Ele seguiu um grupo de grafiteiros requisitados pelo exército para pintar carros militares. No metrô da cidade fortemente bombardeada de Kharkiv, onde a maioria da população restante viveu no subsolo por dois meses, ele testemunhou músicos realizando concertos e artistas dando aulas de arte para as crianças. Havia um líder de unidade de desminagem que usava a música para galvanizar seus homens e um violinista que tocava as Quatro Estações de Vivaldi no meio de prédios em ruínas.
“Em Kyiv, as pessoas dançavam e cantavam no parque entre sirenes de bombardeio, e foi o mesmo em Kharkiv, embora houvesse 100.000 bombas por dia caindo no país. Eles estavam desesperados para manter os aspectos positivos e alegres de suas vidas que tinham antes da guerra porque, se não o fizessem, seria sem esperança”, disse Castera.
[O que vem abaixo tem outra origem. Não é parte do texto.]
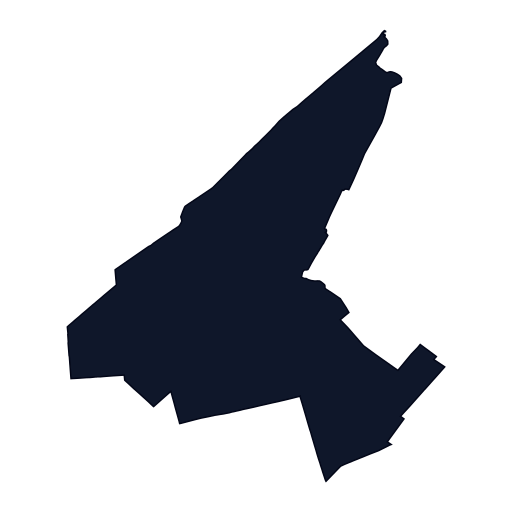 the district of Dobra, Dâmbovita, Romania
{"feature_id": "2599482B42866178812340", "entity_name": "Dobra", "entity_type": "district", "adm_level": 2, "iso_a3": "ROU", "parent_name": "Romania", "parent_adm1": "Dâmbovita", "projection": "robinson", "projection_center": [25.711, 44.799], "detail": "fine", "context": "isolated", "style": "filled", "palette": "ink", "viewbox_px": 512, "rotation_deg": 0, "n_neighbors": 0, "source": "geoboundaries", "source_scale": "gbopen_adm2", "svg_char_len": 5331}
<svg xmlns="http://www.w3.org/2000/svg" viewBox="0 0 512 512"><path d="M326.0,481.3L326.1,481.2L340.6,466.2L344.6,464.3L354.1,460.4L357.9,458.9L360.3,457.9L363.1,456.8L369.4,454.2L371.7,453.3L378.7,450.6L389.6,445.1L391.2,444.5L387.3,441.8L404.0,418.9L400.5,416.3L403.9,412.5L406.8,409.4L409.9,406.0L413.6,401.8L423.2,391.0L424.5,389.5L424.9,389.2L426.3,387.6L432.7,380.4L434.7,378.2L444.7,366.9L433.7,359.5L436.4,356.6L436.1,356.3L423.4,346.9L420.2,344.5L417.6,347.7L411.5,354.0L397.9,370.4L375.8,354.8L363.5,345.8L347.8,327.7L340.2,319.8L344.5,316.1L348.9,312.5L346.2,307.8L340.3,298.7L332.1,293.1L330.0,291.7L329.9,291.7L325.5,288.8L325.0,288.0L324.9,286.7L325.0,286.0L324.6,284.8L323.5,283.8L322.5,283.0L321.0,281.8L319.6,281.0L317.6,280.9L316.1,281.0L314.4,281.0L310.9,280.5L310.1,280.2L308.2,279.6L307.3,279.1L306.1,278.5L304.0,278.4L303.0,277.9L301.4,277.2L302.6,271.9L304.2,270.0L305.8,269.9L306.5,269.9L307.0,269.8L307.4,269.7L307.9,269.5L308.3,268.9L311.4,263.1L313.3,259.8L314.8,257.2L315.8,255.6L317.0,253.8L317.5,253.0L317.6,252.7L317.8,252.3L319.1,250.4L319.5,249.6L319.6,249.2L320.0,248.9L322.2,245.1L323.7,243.0L323.8,242.7L325.2,240.0L325.6,239.4L327.7,235.7L327.8,235.5L327.8,235.3L327.7,235.2L327.1,234.5L326.9,234.2L326.6,233.8L326.1,233.3L325.6,232.6L325.4,232.4L326.2,232.2L326.4,232.0L326.4,231.6L326.4,231.2L326.5,230.8L326.5,230.4L326.4,230.0L326.3,229.7L326.1,229.5L326.0,229.3L325.7,229.2L325.2,229.1L325.0,228.9L324.7,228.8L324.5,228.5L328.8,218.4L329.2,217.3L331.5,212.4L334.0,207.2L335.2,204.7L337.9,199.1L340.4,193.9L341.1,192.2L342.2,190.1L342.8,190.4L343.3,190.4L343.9,190.3L344.2,189.6L344.7,189.3L345.6,189.1L346.0,189.2L346.3,189.2L346.9,189.1L347.8,189.4L348.8,189.7L352.3,182.2L353.9,178.7L355.8,174.3L358.1,169.0L362.1,159.6L364.5,153.7L368.4,146.7L374.6,135.6L379.2,127.2L381.4,122.9L381.8,121.9L383.0,118.5L384.6,113.3L391.0,88.1L401.3,82.4L401.6,78.4L399.8,75.9L397.3,74.2L394.7,72.9L392.2,72.0L390.4,71.7L388.9,72.0L387.4,72.6L385.8,72.3L384.5,71.3L382.4,69.7L381.2,68.9L380.1,68.3L379.4,67.4L376.6,65.2L376.3,64.6L376.1,63.8L375.7,63.2L375.6,62.7L375.9,61.7L376.5,60.3L379.3,55.8L382.7,50.0L383.4,48.5L384.8,47.0L385.9,46.2L386.5,45.7L386.9,45.2L387.6,44.5L387.8,44.1L387.8,43.2L387.7,42.6L387.8,42.0L387.6,40.7L386.7,39.4L386.4,38.9L386.0,38.5L385.4,37.9L384.0,36.8L384.1,36.4L385.1,36.1L385.2,35.8L385.1,34.9L384.8,34.4L384.5,34.3L384.0,34.6L383.6,34.5L383.4,34.1L382.8,33.8L382.9,33.3L383.7,32.7L383.9,32.2L384.4,31.8L385.1,31.8L385.6,31.7L385.6,31.4L385.5,31.1L385.0,31.1L384.6,31.0L384.3,30.7L382.2,32.7L379.5,36.7L376.9,39.5L347.3,64.1L327.7,80.3L325.2,82.4L321.1,86.1L316.2,90.3L306.5,98.5L306.3,98.6L302.5,101.9L297.2,106.6L292.9,109.4L284.0,116.9L279.2,121.2L275.0,126.0L273.0,128.0L272.9,128.1L271.2,130.1L270.4,130.9L269.9,131.4L269.3,132.0L268.7,132.6L268.1,133.2L265.4,135.9L262.8,138.4L261.1,140.1L259.4,141.9L259.0,142.3L255.3,145.6L254.6,146.2L252.6,148.4L252.3,148.7L248.4,152.2L247.9,152.6L247.6,152.8L247.4,152.9L246.9,153.4L246.4,153.7L246.3,154.0L246.0,154.3L231.4,169.4L230.6,170.0L229.2,171.1L227.2,173.2L226.2,174.2L212.6,187.8L212.1,188.1L211.2,188.8L201.7,195.2L189.2,203.5L187.3,204.8L185.4,206.1L185.1,206.4L184.8,206.8L184.5,207.3L182.6,211.9L182.0,213.6L181.2,215.7L180.8,216.8L180.8,217.1L181.2,218.4L181.5,219.5L181.7,220.2L181.8,220.6L181.8,221.0L181.7,221.5L181.4,222.2L181.1,222.8L180.1,224.6L179.3,225.7L178.9,226.2L178.4,226.6L172.9,230.1L170.8,231.6L169.3,232.6L168.5,233.1L161.4,237.9L153.6,243.2L151.3,245.2L151.0,245.4L150.8,245.5L149.3,246.2L148.5,246.6L116.3,268.9L115.2,269.7L115.1,269.8L115.8,278.2L116.4,284.8L116.2,285.1L115.8,285.5L113.3,287.6L112.1,288.6L111.4,289.2L107.6,292.4L104.0,295.4L101.6,297.5L97.7,300.8L94.4,303.6L93.3,304.5L92.4,305.2L91.8,305.8L89.3,307.9L85.5,311.2L81.9,314.2L79.0,316.8L74.8,320.3L72.7,322.2L68.8,325.5L67.3,326.9L68.0,333.7L67.8,334.2L68.3,342.4L68.1,342.8L68.8,351.8L69.1,355.8L69.3,355.9L70.3,369.5L71.0,378.6L74.8,378.4L81.1,378.0L86.6,377.6L89.9,377.5L92.2,377.3L93.0,377.2L95.9,376.9L96.3,376.9L96.8,376.9L97.2,376.8L97.9,376.8L100.4,376.8L102.3,376.6L108.5,376.1L111.4,375.9L113.9,375.7L114.2,375.7L122.3,375.2L124.2,375.1L124.3,376.0L124.7,380.1L125.0,380.5L127.8,383.0L130.8,385.8L134.2,389.0L134.5,389.2L137.3,391.7L139.9,394.0L143.4,397.2L145.2,398.8L148.6,401.9L151.6,404.8L152.0,405.1L153.2,406.3L153.6,406.6L166.1,395.5L170.9,391.3L171.9,395.0L172.5,397.2L174.1,403.0L175.2,407.2L176.7,412.6L177.9,416.9L179.2,421.6L179.6,423.4L179.7,423.6L181.0,423.3L194.7,419.7L201.1,418.1L209.1,416.5L211.3,416.0L213.3,415.6L214.9,415.2L217.1,414.9L220.0,414.4L223.5,413.9L226.9,413.2L229.2,412.8L229.4,412.7L229.8,412.6L231.8,412.0L234.0,411.6L236.8,410.9L237.9,410.7L239.2,410.4L240.9,410.0L241.6,409.8L241.8,409.7L242.8,409.5L243.9,409.2L247.0,408.6L248.8,408.2L253.8,407.1L260.0,405.6L264.5,404.6L272.3,402.8L278.8,401.4L280.4,401.0L284.3,400.1L288.0,399.2L292.9,398.0L296.0,397.2L298.1,396.7L299.1,396.5L300.1,396.1L300.1,396.4L300.3,397.3L301.7,401.9L302.6,404.9L304.7,412.0L306.3,417.5L308.2,424.1L310.2,430.8L310.3,431.0L310.5,431.4L310.8,432.5L311.5,435.0L312.1,437.1L312.9,439.8L313.5,441.8L314.6,445.6L316.0,450.2L317.0,453.8L318.4,458.4L320.1,463.5L320.6,465.3L321.9,469.2L322.7,471.9L324.1,476.1L325.2,479.5L325.7,480.8L326.0,481.3Z" fill="#0f172a" stroke="#020617" stroke-width="1.5"/></svg>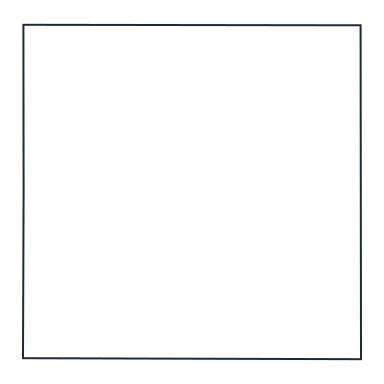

Embora esta tenha sido a primeira experiência de Castera em uma zona de guerra, ele lidou com o perigo da situação concentrando-se no trabalho de contar as histórias dos artistas. Ele não temia por sua vida, mas vivia com uma constante sensação de tensão no estômago. Só depois da viagem de 2.500 quilômetros de volta para casa e da descompressão nas praias e bares de Hossegor é que o cansaço se instalou, depois de alguns meses intensos.
Agora editando o documentário que ele espera exibir no Sundance Film Festival no final do ano, a experiência de Castera o deixou, assim como os artistas que seguiu, com uma sensação de esperança.
“A maior marca foi ver 100% da população defender seu país de todas as maneiras. Diante do trauma e da tragédia, a união foi incrível. A Ucrânia tem uma história longa e complicada, e costumava haver uma sensação real de que a Ucrânia Ocidental e a Oriental eram muito diferentes. Agora há uma unidade real. O objetivo deste filme é, acima de tudo, capturar a humanidade que emerge desse caos.”